RE: Science Fair Project
Rockhound I am glad to see your mind looking for new good stuff. Let me give you a few quick comments and thoughts.
When we ran the windtunnels on the test I was involved in we made an effort to get the operating temperatures at a steady state value for the reasons you mentioned. When ever you have heat variations from the wing to the airflow you also effect the pressures and velocities. It is a question then of where is the most error.
Remember that fine smoke particles are effected by Brownian motions in air. As such when injected in an airstream they almost instantly achieve the same velocity as the air stream. The high drag and low mass of the particles assures this. And the smoke can be injected with no change in the aero characteristics of the air.
About the EMP process. You have to be certain of one thing, that a stray bullet doesn't hit the electronics making the EMP or it's all over. Several ejectors dropping flares or decoys have a redundancy in their operation so one stay bullet won't but the system at risk. Also each time you release the weight of the decoy your airplane performance increases (lower weight - granted not much but take all you can get in a battle environment).
The problem of using a missle to shoot down the oncoming missile is the tech needed to make it work. The speed of the computations and precision of guidance to hit an 8 inch diameter AIM-7 is tremendous compared to what is needed to hit an airplane of any size. The anti-missile missile will be bigger than the missile you are trying to hit - a funny thought at first but as you think about what is needed it starts to creep up on you. You don't see too many anti-missile missiles being designed for that reason. Decoys are much more broad spectrum and it is easy to make something that radiates all over the place compared to any thing else :-)
The variable camber wing has been attempted before. At Boeing we called it an Adaptive Wing Technology. The promise of being able to adjust the camber and thickness to suit the desired flight profile is a pretty neat thing to consider.

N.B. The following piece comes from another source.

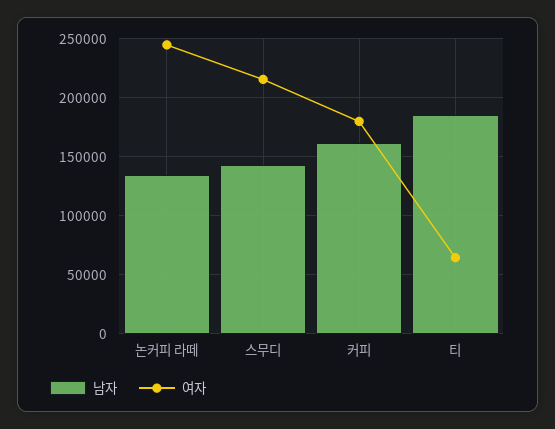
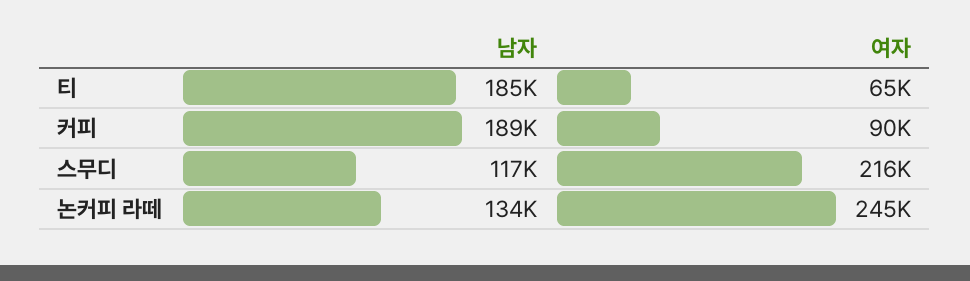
남자, 스무디: 140000 -> 117000
남자, 커피: 160000 -> 189000
여자, 커피: 180000 -> 90000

What we run into in practice is that the structure in a modern fighter or freighter is really minimized. To quote Dick H. - see what breaks and make the rest of the structure lighter. There isn't a lot of extra meat anywhere on a modern airplane. With that light structure they are able to perform pretty well within their design missions.
When you go to a structure that uses hydraulics or whatever to push and pull on the wing outer surfaces things happen. The weight of the systems to push and pull on the structures is large. You need hydraulic fluid, tubing, cylinders and the like all through the wing. They go in and replace a very light system of fixed internal bracing that was there. It is replacing a .10 inch web on a rib with a half inch diameter piston. There will have to be hundreds of them with the tubing needed to provide the pressure and drain the fluid the other way. You have to have electronics and actuators to control the flluid. Sensors to determine wing configuration and so on.
The net result is the wing and associated support equipment in the airplane causes a really big weight increase. That weight so far has been so determental to the flight of experimental designs that it is not worth the effort. Also consider the possible headaches due to maintainence problems with miles of tubing and hundreds of actuators.
Again it is every aero engineer's dream, the variable camber wing is like the Holy Grail in the Indiania Jones and the Last Crusade movie. Everyone wants it. It is just darn nearly impossible to do with our best techology at present, whether or not it will ever be practical to use in an operational airplane is yet to be determined.
Don't want to sound like a downer, but this gives you an idea of what has been done and where the technology is going.